If you own a business you may be liable to a customer who was violently injured on your property by third parties if you knew or should have known that such danger existed. A recent article in Huffington Post references two federal cases that discuss the duty owed, if any, in cases claiming injuries from third parties. The rules for premises liability regarding inadequate security claims are basically the same in Massachusetts and the rest of the states.
One of the federal cases dealt with a customer being assaulted in a restaurant. The customer was hurt by customers when she asked them to be quiet. She had first asked the restaurant personnel for help but they didn’t respond. The Court decision allowed a lawsuit to proceed against restaurant.
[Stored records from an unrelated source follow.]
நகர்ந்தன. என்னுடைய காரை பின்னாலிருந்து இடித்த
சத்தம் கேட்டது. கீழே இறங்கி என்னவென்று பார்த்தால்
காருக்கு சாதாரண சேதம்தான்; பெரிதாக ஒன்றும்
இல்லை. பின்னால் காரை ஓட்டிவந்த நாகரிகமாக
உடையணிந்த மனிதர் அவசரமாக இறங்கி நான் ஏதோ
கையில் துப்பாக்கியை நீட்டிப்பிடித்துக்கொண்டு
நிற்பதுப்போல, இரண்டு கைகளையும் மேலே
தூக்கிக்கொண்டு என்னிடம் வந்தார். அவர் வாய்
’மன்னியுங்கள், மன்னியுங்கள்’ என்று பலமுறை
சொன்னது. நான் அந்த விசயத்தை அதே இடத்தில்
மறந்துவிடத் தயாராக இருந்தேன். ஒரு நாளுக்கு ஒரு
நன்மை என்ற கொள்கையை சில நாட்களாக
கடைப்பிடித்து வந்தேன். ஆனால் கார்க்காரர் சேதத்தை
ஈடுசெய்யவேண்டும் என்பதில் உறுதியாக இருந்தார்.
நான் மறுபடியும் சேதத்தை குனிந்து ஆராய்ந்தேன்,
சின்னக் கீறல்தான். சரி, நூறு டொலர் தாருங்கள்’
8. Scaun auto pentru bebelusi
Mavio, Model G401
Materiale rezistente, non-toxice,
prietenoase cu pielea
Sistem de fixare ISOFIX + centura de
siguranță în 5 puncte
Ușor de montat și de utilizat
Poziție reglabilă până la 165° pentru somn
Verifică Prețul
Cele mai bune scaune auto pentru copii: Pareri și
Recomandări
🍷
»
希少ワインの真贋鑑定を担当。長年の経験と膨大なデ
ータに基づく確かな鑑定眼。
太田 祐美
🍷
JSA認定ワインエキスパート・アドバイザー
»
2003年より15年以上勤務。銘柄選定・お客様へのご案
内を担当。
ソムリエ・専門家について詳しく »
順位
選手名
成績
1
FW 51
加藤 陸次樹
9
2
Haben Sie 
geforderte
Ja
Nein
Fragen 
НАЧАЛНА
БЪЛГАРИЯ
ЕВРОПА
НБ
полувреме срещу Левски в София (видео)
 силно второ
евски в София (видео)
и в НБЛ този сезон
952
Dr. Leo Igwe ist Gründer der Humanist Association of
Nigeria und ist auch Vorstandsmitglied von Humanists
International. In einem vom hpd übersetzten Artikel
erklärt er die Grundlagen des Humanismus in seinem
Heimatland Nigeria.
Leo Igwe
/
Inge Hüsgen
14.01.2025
The victim presented evidence of police incident reports of prior violence against customers by third-parties.
She proved by internal records that the business knew about the danger of unruly groups. The Court held that a restaurant must take appropriate measures to protect persons on the premises from foreseeable third-party criminality. This rule generally applies to retail establishments, such as your supermarket, hotel or any other store. The Court stressed there was sufficient evidence of the restaurant’s knowledge of a danger.
The second case dealt with the case of a female employee being killed at work. The estate sued the employer for inadequate security in not protecting her from her former paramour. He happened to be an independent security guard assigned to the same premises.
Although the Court recognized that the employer knew some details about the man being upset, it had no reports by the employee herself. She had told a co-worker to forget it. That was not enough knowledge to impose a duty. The common link in these cases is foreseeability of the danger.
In Massachusetts as well as the other states the more the victim can prove direct knowledge of a specific threat the more likely is a finding of premises liability based on inadequate security. It’s true that a business has no general duty to control the conduct of outsiders. However, it cannot ignore danger that is known or that is flaunting itself in front of the company’s face.